Eighty-six percent of SmartCheck users were likely or very likely to use it in future.
AWS launches first Joint Innovation Center for aviation at Bengaluru International Airport
Bangalore International Airport Ltd, operator of Kempegowda International Airport in the Indian city of Bengaluru, is collaborating with AWS (Amazon Web Service) to establish the Amazon company’s first Joint Innovation Center outside China and also the first dedicated to the aviation industry.
It is expected to have an emphasis on digital innovation when it opens later in 2022. Improvements to passenger journey as well as within the community where the airport is located should be achieved via AI, robotics, blockchain and AR/VR.

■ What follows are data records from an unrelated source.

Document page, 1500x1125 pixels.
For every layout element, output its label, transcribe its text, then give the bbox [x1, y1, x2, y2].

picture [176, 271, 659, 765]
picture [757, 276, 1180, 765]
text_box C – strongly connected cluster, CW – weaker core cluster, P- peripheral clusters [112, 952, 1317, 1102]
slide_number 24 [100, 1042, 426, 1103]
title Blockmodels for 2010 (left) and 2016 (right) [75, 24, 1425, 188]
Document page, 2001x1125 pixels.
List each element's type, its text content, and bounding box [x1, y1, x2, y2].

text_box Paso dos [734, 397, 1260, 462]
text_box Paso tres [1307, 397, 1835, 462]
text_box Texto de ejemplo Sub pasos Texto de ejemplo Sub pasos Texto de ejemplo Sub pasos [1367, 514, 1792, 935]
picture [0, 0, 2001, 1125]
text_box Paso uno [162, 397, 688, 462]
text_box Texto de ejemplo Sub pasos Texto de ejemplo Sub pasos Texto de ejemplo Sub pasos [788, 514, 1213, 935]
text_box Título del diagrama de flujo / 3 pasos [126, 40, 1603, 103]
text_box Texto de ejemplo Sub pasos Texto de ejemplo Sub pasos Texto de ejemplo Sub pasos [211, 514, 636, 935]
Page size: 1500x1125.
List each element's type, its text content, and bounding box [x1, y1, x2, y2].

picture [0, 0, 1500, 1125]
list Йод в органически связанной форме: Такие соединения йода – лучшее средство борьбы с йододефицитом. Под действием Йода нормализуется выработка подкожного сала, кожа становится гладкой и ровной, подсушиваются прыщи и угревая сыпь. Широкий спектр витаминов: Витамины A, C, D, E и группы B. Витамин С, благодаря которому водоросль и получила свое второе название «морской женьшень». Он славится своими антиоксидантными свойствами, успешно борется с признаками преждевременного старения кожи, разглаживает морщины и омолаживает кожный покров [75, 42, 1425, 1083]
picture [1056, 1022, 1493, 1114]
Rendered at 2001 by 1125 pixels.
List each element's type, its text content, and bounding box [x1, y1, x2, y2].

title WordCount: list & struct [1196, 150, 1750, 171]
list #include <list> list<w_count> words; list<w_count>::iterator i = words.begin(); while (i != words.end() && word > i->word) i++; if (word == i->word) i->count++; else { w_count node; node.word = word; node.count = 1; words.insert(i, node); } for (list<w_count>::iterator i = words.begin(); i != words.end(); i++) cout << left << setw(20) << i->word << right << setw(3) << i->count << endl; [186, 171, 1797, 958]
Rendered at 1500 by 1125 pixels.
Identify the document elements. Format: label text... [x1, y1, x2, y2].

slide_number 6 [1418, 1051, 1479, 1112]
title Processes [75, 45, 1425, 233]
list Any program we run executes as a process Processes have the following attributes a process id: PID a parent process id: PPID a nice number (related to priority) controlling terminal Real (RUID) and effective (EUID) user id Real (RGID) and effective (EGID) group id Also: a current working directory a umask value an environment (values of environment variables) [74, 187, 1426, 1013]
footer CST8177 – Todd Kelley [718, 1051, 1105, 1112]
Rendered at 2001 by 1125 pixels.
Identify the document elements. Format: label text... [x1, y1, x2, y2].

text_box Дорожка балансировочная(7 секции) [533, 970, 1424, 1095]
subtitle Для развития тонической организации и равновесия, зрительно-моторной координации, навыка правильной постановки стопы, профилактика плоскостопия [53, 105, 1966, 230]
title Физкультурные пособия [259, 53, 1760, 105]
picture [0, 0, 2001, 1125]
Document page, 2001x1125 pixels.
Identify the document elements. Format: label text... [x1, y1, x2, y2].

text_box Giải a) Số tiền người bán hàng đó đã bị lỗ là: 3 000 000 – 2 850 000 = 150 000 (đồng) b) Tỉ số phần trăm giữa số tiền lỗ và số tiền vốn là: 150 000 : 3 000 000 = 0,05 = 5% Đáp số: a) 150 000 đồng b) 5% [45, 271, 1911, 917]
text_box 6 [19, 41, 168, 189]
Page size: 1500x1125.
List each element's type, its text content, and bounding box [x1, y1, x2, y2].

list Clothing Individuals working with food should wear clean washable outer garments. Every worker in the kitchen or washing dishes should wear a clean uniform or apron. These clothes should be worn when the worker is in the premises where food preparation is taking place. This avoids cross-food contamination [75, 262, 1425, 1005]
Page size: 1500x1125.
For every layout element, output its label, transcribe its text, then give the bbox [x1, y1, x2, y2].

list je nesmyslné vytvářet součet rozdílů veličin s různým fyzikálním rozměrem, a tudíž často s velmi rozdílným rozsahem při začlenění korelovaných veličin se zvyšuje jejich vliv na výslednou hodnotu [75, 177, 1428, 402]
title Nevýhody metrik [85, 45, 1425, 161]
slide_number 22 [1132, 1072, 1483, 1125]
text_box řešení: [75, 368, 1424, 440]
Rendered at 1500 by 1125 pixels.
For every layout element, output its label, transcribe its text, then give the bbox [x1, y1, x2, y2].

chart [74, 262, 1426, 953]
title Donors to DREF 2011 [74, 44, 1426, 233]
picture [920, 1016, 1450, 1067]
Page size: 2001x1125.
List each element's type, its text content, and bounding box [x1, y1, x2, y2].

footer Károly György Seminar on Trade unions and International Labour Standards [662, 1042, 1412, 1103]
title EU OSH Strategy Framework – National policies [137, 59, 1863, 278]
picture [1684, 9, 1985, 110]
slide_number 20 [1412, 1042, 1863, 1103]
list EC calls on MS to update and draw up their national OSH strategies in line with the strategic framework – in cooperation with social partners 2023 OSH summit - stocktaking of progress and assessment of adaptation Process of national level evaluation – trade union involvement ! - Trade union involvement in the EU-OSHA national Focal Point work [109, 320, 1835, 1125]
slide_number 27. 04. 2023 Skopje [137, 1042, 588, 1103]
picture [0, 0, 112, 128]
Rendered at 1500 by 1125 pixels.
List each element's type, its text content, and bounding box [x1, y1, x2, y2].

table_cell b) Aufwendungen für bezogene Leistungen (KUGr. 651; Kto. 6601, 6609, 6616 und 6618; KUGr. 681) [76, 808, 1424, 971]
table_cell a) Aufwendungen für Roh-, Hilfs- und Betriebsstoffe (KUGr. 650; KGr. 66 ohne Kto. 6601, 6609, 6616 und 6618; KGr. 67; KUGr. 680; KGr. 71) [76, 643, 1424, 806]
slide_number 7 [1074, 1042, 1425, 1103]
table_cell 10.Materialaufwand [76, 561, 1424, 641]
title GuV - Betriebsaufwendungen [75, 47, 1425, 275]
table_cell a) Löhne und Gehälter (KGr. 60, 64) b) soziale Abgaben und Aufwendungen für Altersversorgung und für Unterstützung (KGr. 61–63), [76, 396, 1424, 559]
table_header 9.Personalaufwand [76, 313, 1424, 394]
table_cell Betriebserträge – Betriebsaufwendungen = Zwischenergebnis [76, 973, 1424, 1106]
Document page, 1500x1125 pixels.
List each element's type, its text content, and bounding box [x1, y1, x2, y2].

Orlando International Airport automates new terminal with digital technology
When the new US$2.8 billion Terminal C opens at Orlando International, passengers will undergo automated screening via facial recognition at the 15 gates, reports Click Orlando.
Twelve million passenger per year are expected and four more gates will be added.
Meanwhile, in a potentially customer experience damaging developing, Dallas Love Field airport is deploying two seven-foot-tall robots called SCOT (Security Control Observation Towers) to determine whether people are not wearing masks when boarding flights, loitering, or generally breaking rules, reports the Dallas News.
With the use of AI, the machines will monitor behavior, be instructed to recognize certain clothing, use license plate recognition to spot vehicles of concern and can issue audio warnings or call airport security or police.